When I did a short research on what more secure verification factor I can use, instead of SMS verification code (something you have), I decided to examine the website of Yubico, a security key manufacturer that is also included in Google’s Advanced Protection Program. After deciding to purchase the YubiKey NFC 5 key, I unfortunately learned that it is not sold in known e-commerce stores. While I was wondering what to do to avoid paying shipping costs and taxes on top of the $45 the key is sold for on Amazon.com, my help came from Ökkeş ÖZDEMİR, Senior Sales Engineer of FireEye Turkey, who was flying to the US for a FireEye event at that time. He came to my rescue, and thanks to him, I was able to acquire this security key without any problems.
As soon as I got the key, I visited the address http://yubico.com/start and read the instructions for the setup. My first task was to make my Twitter account, which I frequently use to follow news on cyber security, more secure. After logging into Twitter, I disabled the short message option on the two-factor authorization page. Then, I activated the security key option and successfully linked my USB security key to Twitter by following the instructions, thus being able to get rid of the SMS verification code during login. I also researched whether I can use this key when logging into the WordPress management page, I was happy to come across the Two-Factor WordPress plugin.
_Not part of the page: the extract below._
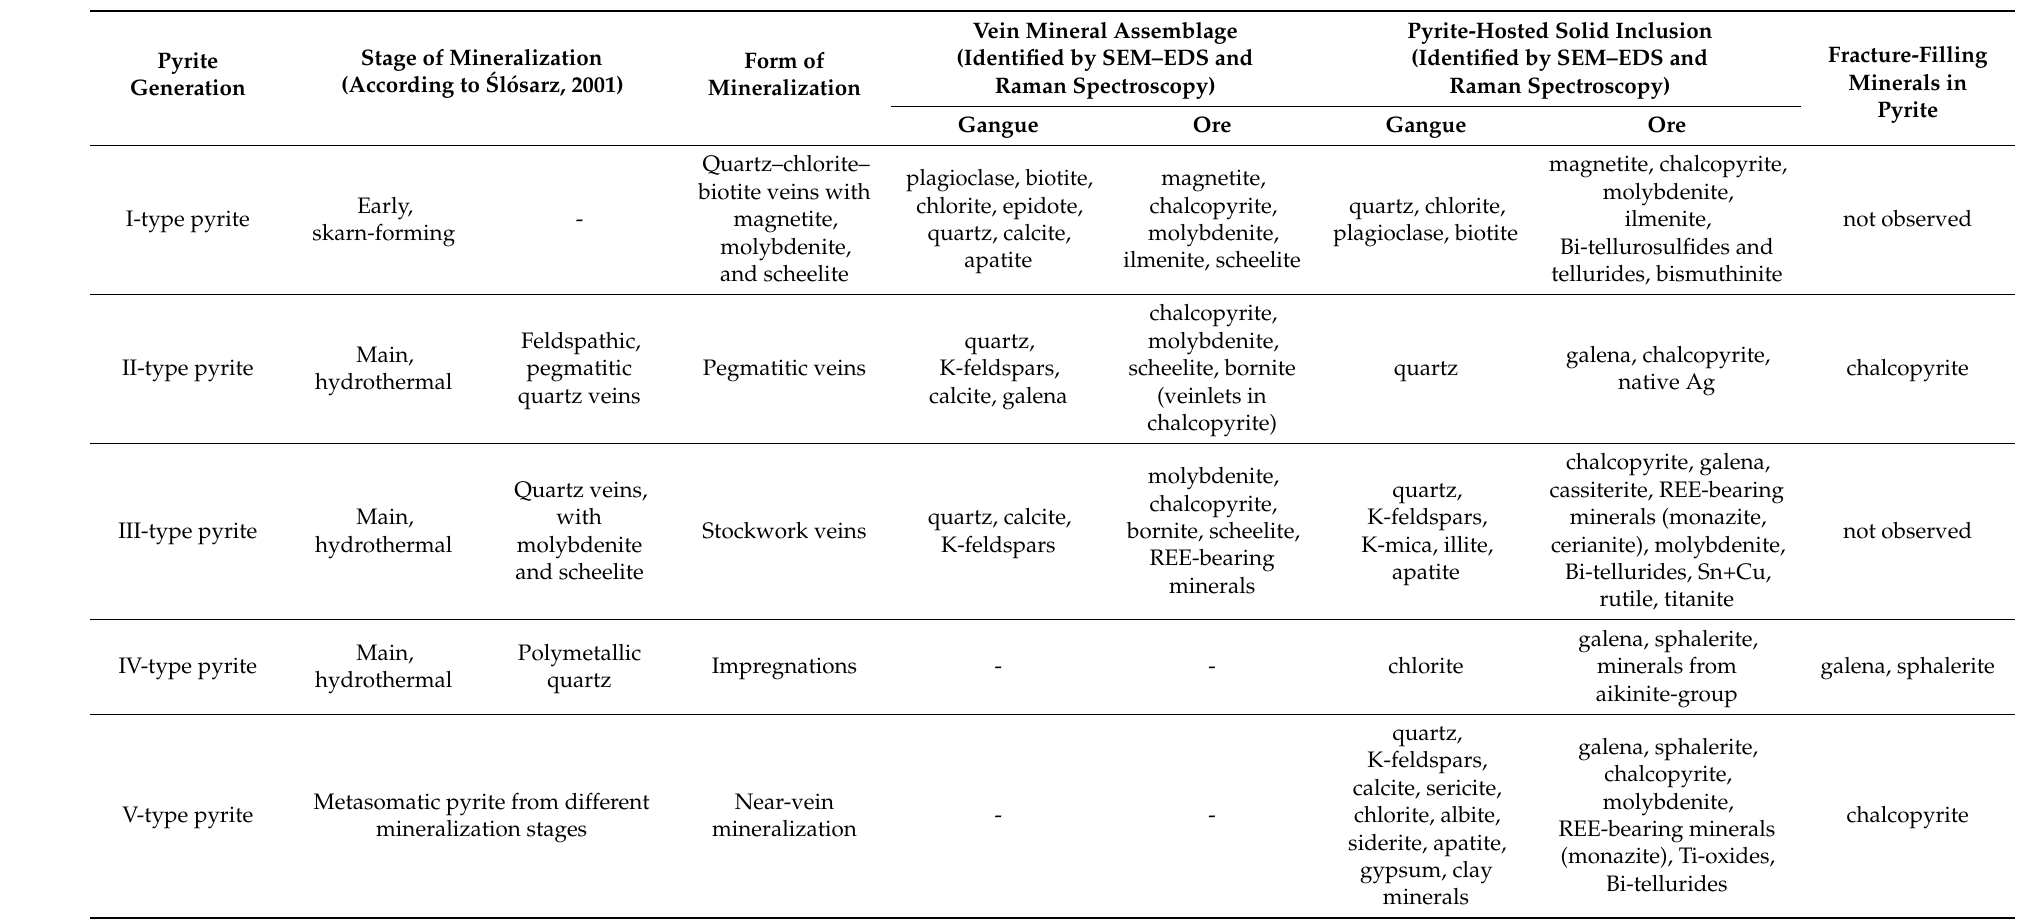
Table 1. Pyrite generations and their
While on the subject, I should also mention that for platforms that do not support verification with a security key, Yubico has developed the Yubico Authenticator app, which is an alternative to Google Authenticator, and it supports NFC. With this app, you can create one-time passwords by scanning your security key with your phone over NFC.
Finally, by also joining Google’s Advanced Protection Program and making all of my Google accounts secure like in platforms that support security keys, as a cyber security researcher, I feel a bit more secure and I reached a happy ending.